Cooper had the task of developing a handheld mobile device that was different from a car phone (Car Phone). Cooper is also the CEO and founder of ArrayComm, a company working in Smart Antenna technology research and developing wireless networks, and is Motorola’s director of Research and Development.
Martin Cooper’s journey in making cellphones
While working, Cooper then took a master’s degree and in 1957 succeeded in receiving a master’s degree in electronics engineering from the Illinois Institute of Technology.
In 1960, he played an important role in changing information technology which was previously limited to being used in a single building into a wider one that could connect cities.
One of his work achievements was when he helped fix a defect in a Motorola crystal made for a radio. This prompted the company to mass produce the first quartz crystals for use in quartz watches.
In the 1970s, John F. Mitchell, who was the chief engineer of Motorola’s portable communications project, gave Cooper responsibility for the car telephone division (Carphone).
Mitchell and Cooper envisioned a communications product that would be small and light enough to be portable. The two of them took 90 days in 1972 to create the first prototype of the idea.
First call with cell phone
Cooper, Mitchell and other engineers finally patented the invention of the “Radio Telephone System” which was filed on October 17, 1973 with patent number 3906166 and approved in September 1975 in their names.
Cooper is considered to be the inventor of the first cellular telephone (cellphone) and the first person to make a call with the prototype of the cellular cellphone on April 3, 1973.

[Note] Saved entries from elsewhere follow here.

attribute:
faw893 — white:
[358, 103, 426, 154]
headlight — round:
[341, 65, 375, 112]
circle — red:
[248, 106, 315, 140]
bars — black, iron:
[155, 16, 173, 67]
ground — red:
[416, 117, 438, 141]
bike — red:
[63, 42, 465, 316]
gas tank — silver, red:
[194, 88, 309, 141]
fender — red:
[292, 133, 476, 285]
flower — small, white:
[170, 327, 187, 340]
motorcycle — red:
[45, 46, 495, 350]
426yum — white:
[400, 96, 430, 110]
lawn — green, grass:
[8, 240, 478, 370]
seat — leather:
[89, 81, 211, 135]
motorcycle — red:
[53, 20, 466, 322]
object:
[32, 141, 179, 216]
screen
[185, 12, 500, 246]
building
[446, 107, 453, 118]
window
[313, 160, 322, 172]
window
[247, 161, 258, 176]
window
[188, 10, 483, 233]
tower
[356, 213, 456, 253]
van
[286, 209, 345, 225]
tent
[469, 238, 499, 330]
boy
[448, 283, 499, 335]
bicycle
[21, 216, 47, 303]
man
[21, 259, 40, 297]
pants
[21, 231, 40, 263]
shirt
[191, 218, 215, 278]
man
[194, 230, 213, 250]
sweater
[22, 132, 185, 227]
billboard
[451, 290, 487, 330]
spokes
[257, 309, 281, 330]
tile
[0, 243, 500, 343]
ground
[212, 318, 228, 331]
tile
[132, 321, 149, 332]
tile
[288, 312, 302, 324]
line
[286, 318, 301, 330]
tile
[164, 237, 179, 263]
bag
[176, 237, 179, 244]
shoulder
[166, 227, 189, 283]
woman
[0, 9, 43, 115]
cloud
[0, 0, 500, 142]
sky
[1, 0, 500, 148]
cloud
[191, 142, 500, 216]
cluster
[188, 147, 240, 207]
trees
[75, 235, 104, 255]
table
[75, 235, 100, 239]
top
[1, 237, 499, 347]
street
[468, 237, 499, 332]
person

This historic event was witnessed publicly in front of journalists and passersby on the streets of New York City.
The first call was addressed to Dr. Joel S. Engel, head of research at Bell Labs. This first call marked the start of a fundamental shift in technology and the communications market towards portable telephone communications where someone could directly communicate directly with other people, no longer relying on landlines.
Martin Cooper later revealed that he got the idea to develop a cell phone after watching Captain Kirk use a communicator on the television series Star Trek. Until finally, Cooper was called the “Father of Cellular Telephones (Cell Phones)”
In this discovery, Cooper succeeded in creating the first Motorola DynaTAC handset with a weight of 1 kg (2.2 pounds) and 35 minutes of talk time.
By 1983, after four iterations, Cooper’s team had halved the weight of the handset. The price of the product is around USD 4,000 (or the same value as USD 8,600 in 2009).
Cooper left Motorola before they started selling mobile phones to consumers. Until finally, Cooper started a company with partners that provided a billing system for cellular operators.
Subsequently, in 1992, Martin Cooper joined forces with Richard Roy, a researcher at Stanford University, to form ArrayComm. The company began to specialize in creating more efficient cellular communications. While leading this company, Cooper created Cooper’s Law.
This law states that every 30 months the amount of information transmitted over a certain amount of the radio spectrum doubles. He stated that this law had been in effect since 1897 when Marconi patented the first wireless telegraph.
Until finally, in 1995, Cooper received the Wharton Infosys Business Transformation Award for technological innovation in the communications sector.
In 2000, Martin Cooper was included in Red Herring magazine’s Top Ten Entrepreneurs. In 2009, he along with Raymond Tomlinson was awarded the Prince of Asturias, an award for scientific and technical research.